Task statement:
Pick out the lines below with "from" and list them.

Data for analysis:
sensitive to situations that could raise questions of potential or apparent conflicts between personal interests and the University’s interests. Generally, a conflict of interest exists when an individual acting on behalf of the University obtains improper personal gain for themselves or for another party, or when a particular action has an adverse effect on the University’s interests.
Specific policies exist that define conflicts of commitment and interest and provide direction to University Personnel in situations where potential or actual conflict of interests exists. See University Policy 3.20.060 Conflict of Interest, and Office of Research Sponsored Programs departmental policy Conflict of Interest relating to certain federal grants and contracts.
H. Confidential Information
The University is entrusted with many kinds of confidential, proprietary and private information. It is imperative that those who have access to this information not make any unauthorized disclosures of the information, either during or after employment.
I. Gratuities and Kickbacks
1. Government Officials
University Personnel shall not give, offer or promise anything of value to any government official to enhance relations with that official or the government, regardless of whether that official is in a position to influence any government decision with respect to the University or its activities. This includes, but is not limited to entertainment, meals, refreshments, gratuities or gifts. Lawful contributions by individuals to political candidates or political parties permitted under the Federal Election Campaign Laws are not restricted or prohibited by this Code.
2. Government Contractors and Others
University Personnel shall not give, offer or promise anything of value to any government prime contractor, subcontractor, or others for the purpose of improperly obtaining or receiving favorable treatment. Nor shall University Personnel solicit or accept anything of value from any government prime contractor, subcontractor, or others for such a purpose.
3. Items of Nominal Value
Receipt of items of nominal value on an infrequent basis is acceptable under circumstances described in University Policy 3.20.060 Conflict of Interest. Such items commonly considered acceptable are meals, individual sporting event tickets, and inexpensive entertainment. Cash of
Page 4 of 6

---

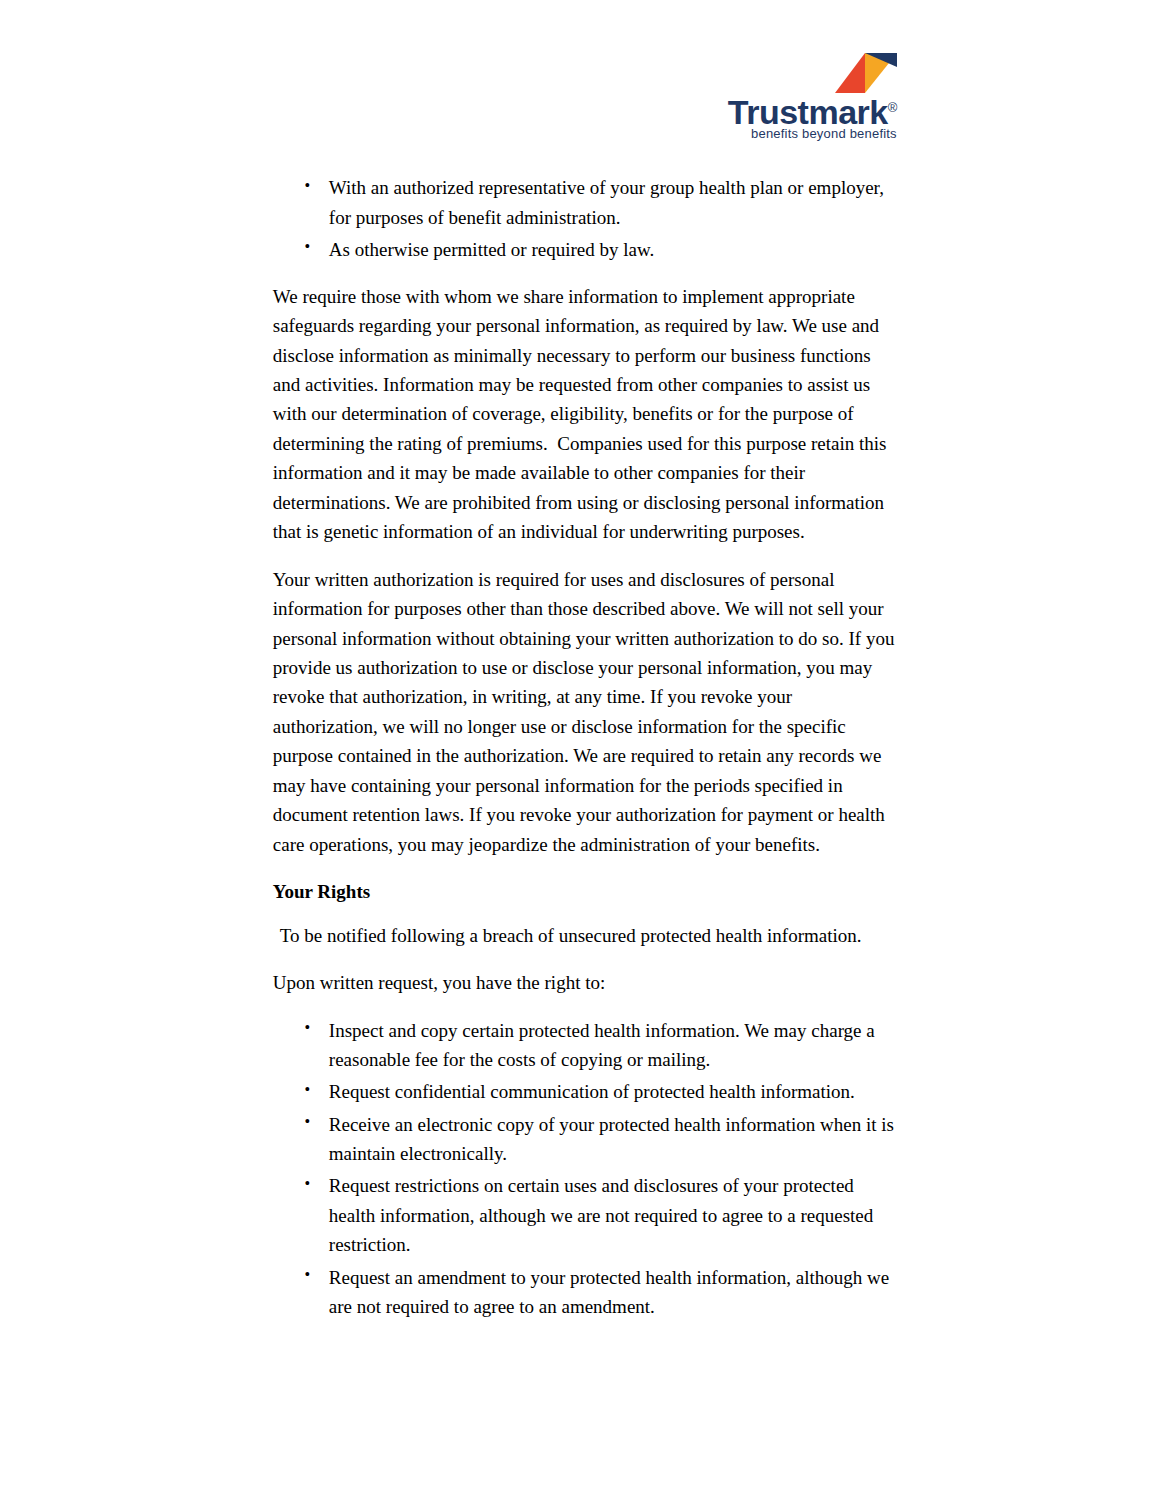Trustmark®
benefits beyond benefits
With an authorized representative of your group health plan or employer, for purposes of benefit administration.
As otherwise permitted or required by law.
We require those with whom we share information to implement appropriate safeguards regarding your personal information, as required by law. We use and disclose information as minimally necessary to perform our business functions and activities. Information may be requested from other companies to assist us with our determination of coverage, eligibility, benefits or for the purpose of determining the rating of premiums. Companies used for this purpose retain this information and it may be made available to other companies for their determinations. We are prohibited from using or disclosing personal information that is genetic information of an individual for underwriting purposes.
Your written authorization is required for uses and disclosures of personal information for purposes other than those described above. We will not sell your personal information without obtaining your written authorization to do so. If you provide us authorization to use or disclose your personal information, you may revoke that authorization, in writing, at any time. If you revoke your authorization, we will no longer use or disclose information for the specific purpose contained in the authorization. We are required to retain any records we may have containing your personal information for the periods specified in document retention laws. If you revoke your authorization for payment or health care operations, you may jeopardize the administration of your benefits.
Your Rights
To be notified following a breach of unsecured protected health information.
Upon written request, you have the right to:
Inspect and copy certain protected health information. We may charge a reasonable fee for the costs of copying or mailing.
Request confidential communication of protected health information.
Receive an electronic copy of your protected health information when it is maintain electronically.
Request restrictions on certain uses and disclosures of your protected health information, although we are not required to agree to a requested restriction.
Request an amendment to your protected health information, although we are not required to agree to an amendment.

Exercise output:
University Personnel shall not give, offer or promise anything of value to any government prime contractor, subcontractor, or others for the purpose of improperly obtaining or receiving favorable treatment. Nor shall University Personnel solicit or accept anything of value from any government prime contractor, subcontractor, or others for such a purpose.
We require those with whom we share information to implement appropriate safeguards regarding your personal information, as required by law. We use and disclose information as minimally necessary to perform our business functions and activities. Information may be requested from other companies to assist us with our determination of coverage, eligibility, benefits or for the purpose of determining the rating of premiums. Companies used for this purpose retain this information and it may be made available to other companies for their determinations. We are prohibited from using or disclosing personal information that is genetic information of an individual for underwriting purposes.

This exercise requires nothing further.